## START TEXT SHOWN

You mean btb/tbt bells? Because I don't think anyone earns "the bell tree". Lol

I just post on forums.


----------



## tumut (Apr 5, 2017)

every ****post I make gets me closer to riches


----------



## Espurr (Apr 5, 2017)

magic,
my birthday allowance,
and the few times my cycling thread is open


----------



## opalskiies (Apr 5, 2017)

I sell villagers for only 5 TBT. Price is cheap so people eat it up. I also would feel bad for accepting more than 10+ TBT for a villager I can scan right back in... would be different if I didn't have their card. 

I think I sold Ankha for like 40 TBT

I also ran a flower shop for a bit. The first week I exploded in orders, then it immediately died, but I made a lot that one week so that's good I guess!


----------



## Awesomeness1230 (Apr 6, 2017)

I have an epic method which I need to share with you guys here:

*I* _*Don't*_ 

(Not such a good method but hey, I'm just lazy)


----------



## N a t (Apr 6, 2017)

It varies. When I really needed bells, I opened an art shop, that i had to later close. I wanted to reopen, but my life has just gotten busier since then. That was rather disappointing for both me and my clients. I occasionally sold in game items, pokemon, villagers. Then I started giving things away too. But now I just post for my bells. I do occasionally sell collectibles, but very rarely. I usually buy or trade them now.


----------



## Linksonic1 (Apr 6, 2017)

## END TEXT SHOWN

• GOAL 1: List every username that appears in a post header of the forum thread.
• GOAL 2: Carry on the forum thread about earning bells, starting right after its final header.
The lines that come next have no connection to the forum thread.

## START COLLECTED MATERIAL

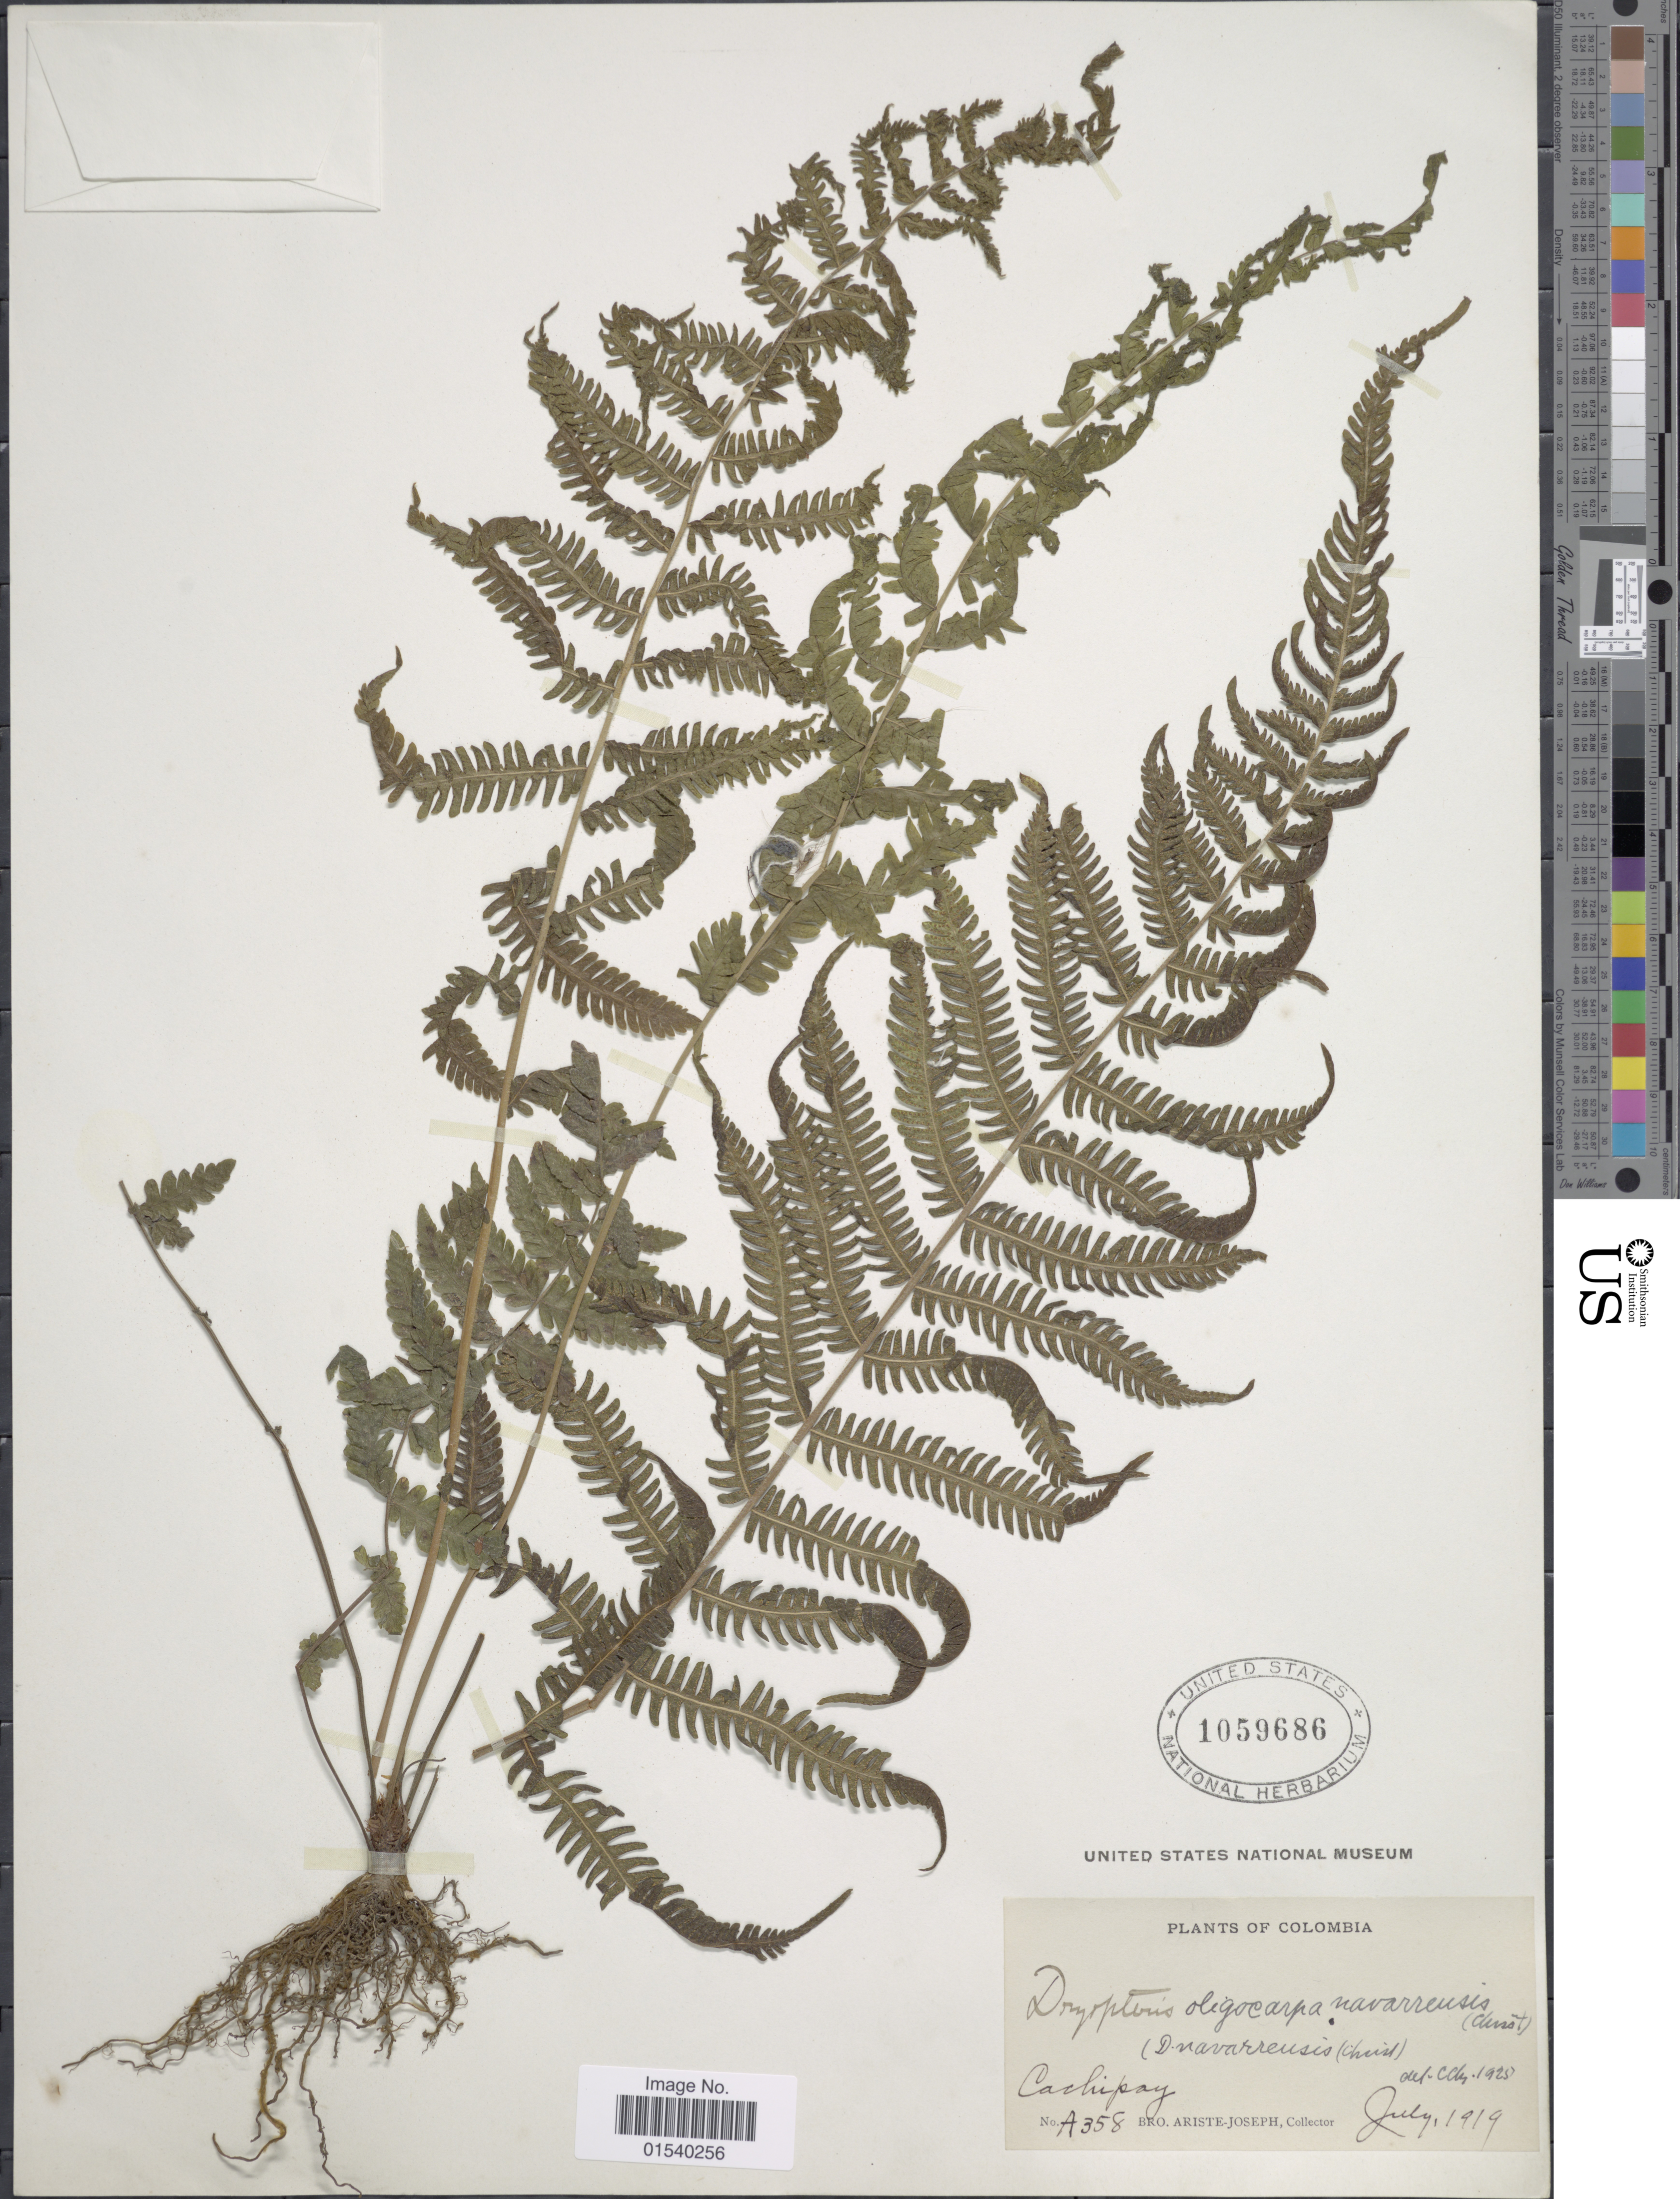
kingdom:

## END COLLECTED MATERIAL

• ANSWER 1: tumut, Espurr, opalskiies, Awesomeness1230, N a t, Linksonic1

• ANSWER 2:
I just opened a item shop that I think people are really liking


----------



## pinkcotton (Apr 6, 2017)

Linksonic1 said:


> I just opened a item shop that I think people are really liking



Why's that?


----------



## carp (Apr 6, 2017)

i dont try to, but trashposting gets 1 or 2 bells, and my dream town reviews get like 4/5 bells so


----------



## Linksonic1 (Apr 6, 2017)

pinkcotton said:


> Why's that?



Because I just opened it yesterday and I have a bunch of orders


----------



## skarmoury (Apr 6, 2017)

I had an art shop when I started here which gave me a few hundred bells, but closed shortly after since Uni became to busy. Now I just kinda sell colectibles I get from fair events and post a lot. c:


----------



## Flare (Apr 8, 2017)

I was selling Pokemon. 
Would also post alot.


----------



## RainbowPanda (Apr 8, 2017)

I just post! I like talking and writing so this method works for me, I don't really need to buy things THAT often, but if I need something and I'm running short I just post on threads I find interesting or start a new thread ^-^


----------



## KaydeeKrunk (Apr 8, 2017)

Posting, selling crappy art. Selling collectibles. I haven't sold any ACNL stuff in a long time but I used to do giveaways and stuff with entry fees and got some bells that way.


----------



## Barbara (Apr 8, 2017)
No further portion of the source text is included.